**Problem description**. Please extract every line of text from the listing below word for word, leaving out the pictures.

**Data records**.
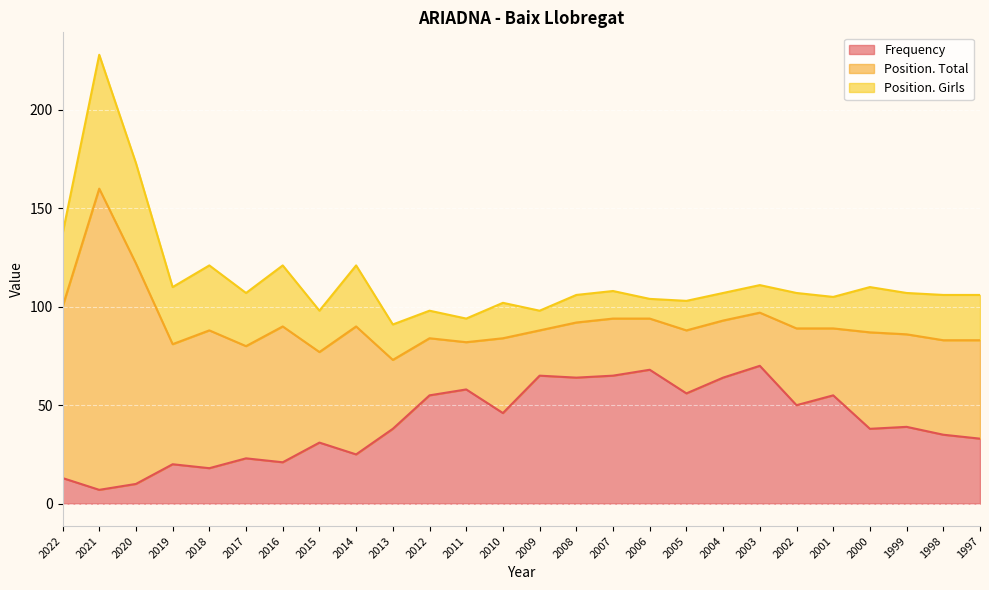

At which category is the sum across all series the highest?

2021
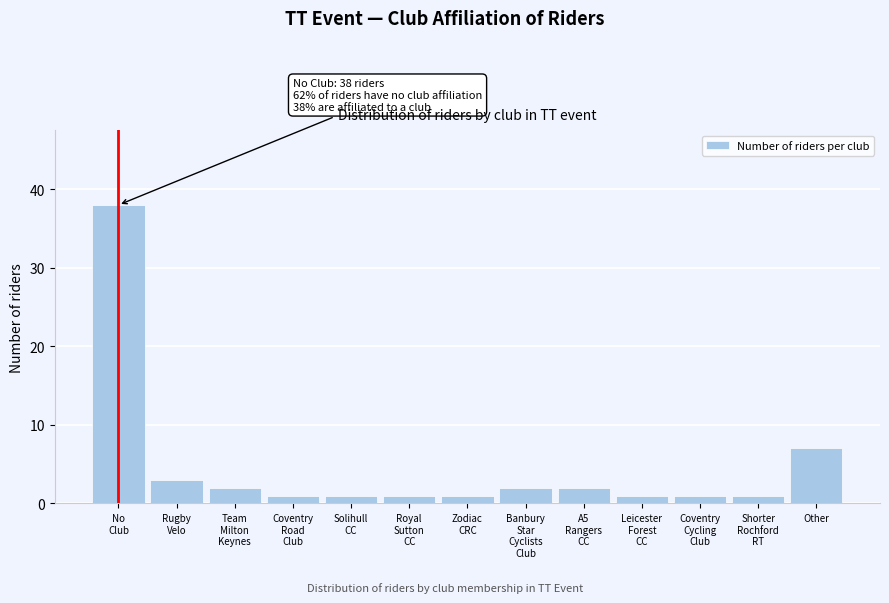

Reading left to right, list all the values displayed in this chart.

38	3	2	1	1	1	1	2	2	1	1	1	7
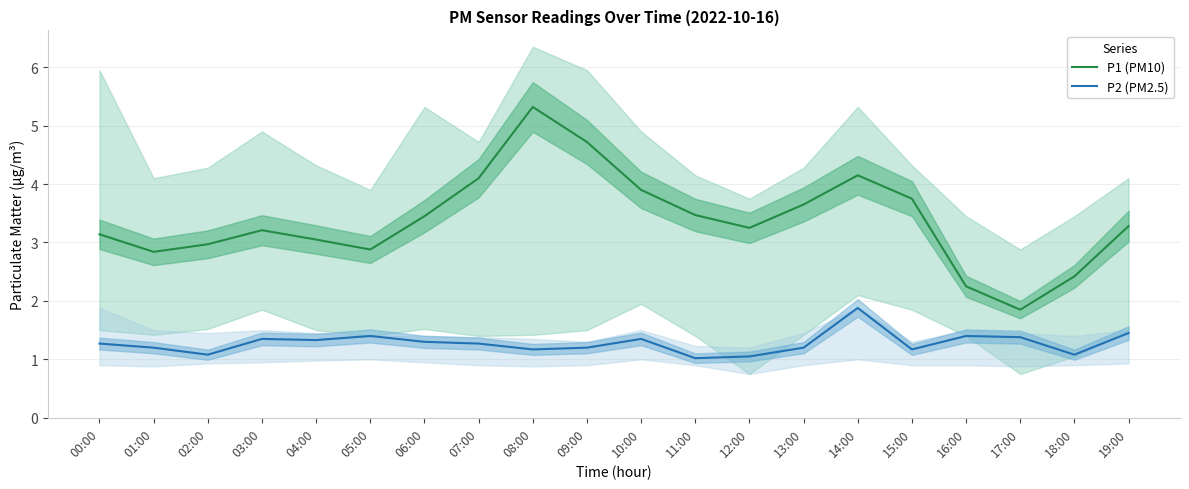

What is the value of the P1 (PM10) point at the 19th from the left?

2.4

**Result for this task**.
At which category is the sum across all series the highest?

2021

Reading left to right, list all the values displayed in this chart.

38	3	2	1	1	1	1	2	2	1	1	1	7

What is the value of the P1 (PM10) point at the 19th from the left?

2.4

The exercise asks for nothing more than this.